## Your instructions
Copy the lines below without any change.

★ ★ ★ ★ ★ ★ ★

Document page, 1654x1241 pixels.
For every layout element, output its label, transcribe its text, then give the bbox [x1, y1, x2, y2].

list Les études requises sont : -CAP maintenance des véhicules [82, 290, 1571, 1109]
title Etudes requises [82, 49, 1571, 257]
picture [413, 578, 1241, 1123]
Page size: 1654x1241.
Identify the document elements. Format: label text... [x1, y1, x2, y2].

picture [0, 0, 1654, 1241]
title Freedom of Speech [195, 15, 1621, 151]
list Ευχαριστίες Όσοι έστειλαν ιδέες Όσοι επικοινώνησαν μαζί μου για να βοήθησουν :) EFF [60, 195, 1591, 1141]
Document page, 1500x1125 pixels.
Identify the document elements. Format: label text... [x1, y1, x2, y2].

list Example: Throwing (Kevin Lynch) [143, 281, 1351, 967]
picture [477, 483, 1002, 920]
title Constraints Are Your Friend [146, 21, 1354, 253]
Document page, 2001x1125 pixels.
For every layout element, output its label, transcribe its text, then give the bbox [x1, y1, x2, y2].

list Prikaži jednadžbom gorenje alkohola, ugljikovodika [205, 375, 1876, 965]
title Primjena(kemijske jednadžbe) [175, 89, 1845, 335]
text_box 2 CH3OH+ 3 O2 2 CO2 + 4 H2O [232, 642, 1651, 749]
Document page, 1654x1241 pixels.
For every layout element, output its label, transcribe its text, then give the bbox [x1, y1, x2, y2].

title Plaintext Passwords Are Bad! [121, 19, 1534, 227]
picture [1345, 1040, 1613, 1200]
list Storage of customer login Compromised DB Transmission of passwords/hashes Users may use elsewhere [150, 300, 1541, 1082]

★ ★ ★ ★ ★ ★ ★

## The result
Document page, 1654x1241 pixels.
For every layout element, output its label, transcribe its text, then give the bbox [x1, y1, x2, y2].

list Les études requises sont : -CAP maintenance des véhicules [82, 290, 1571, 1109]
title Etudes requises [82, 49, 1571, 257]
picture [413, 578, 1241, 1123]
Page size: 1654x1241.
Identify the document elements. Format: label text... [x1, y1, x2, y2].

picture [0, 0, 1654, 1241]
title Freedom of Speech [195, 15, 1621, 151]
list Ευχαριστίες Όσοι έστειλαν ιδέες Όσοι επικοινώνησαν μαζί μου για να βοήθησουν :) EFF [60, 195, 1591, 1141]
Document page, 1500x1125 pixels.
Identify the document elements. Format: label text... [x1, y1, x2, y2].

list Example: Throwing (Kevin Lynch) [143, 281, 1351, 967]
picture [477, 483, 1002, 920]
title Constraints Are Your Friend [146, 21, 1354, 253]
Document page, 2001x1125 pixels.
For every layout element, output its label, transcribe its text, then give the bbox [x1, y1, x2, y2].

list Prikaži jednadžbom gorenje alkohola, ugljikovodika [205, 375, 1876, 965]
title Primjena(kemijske jednadžbe) [175, 89, 1845, 335]
text_box 2 CH3OH+ 3 O2 2 CO2 + 4 H2O [232, 642, 1651, 749]
Document page, 1654x1241 pixels.
For every layout element, output its label, transcribe its text, then give the bbox [x1, y1, x2, y2].

title Plaintext Passwords Are Bad! [121, 19, 1534, 227]
picture [1345, 1040, 1613, 1200]
list Storage of customer login Compromised DB Transmission of passwords/hashes Users may use elsewhere [150, 300, 1541, 1082]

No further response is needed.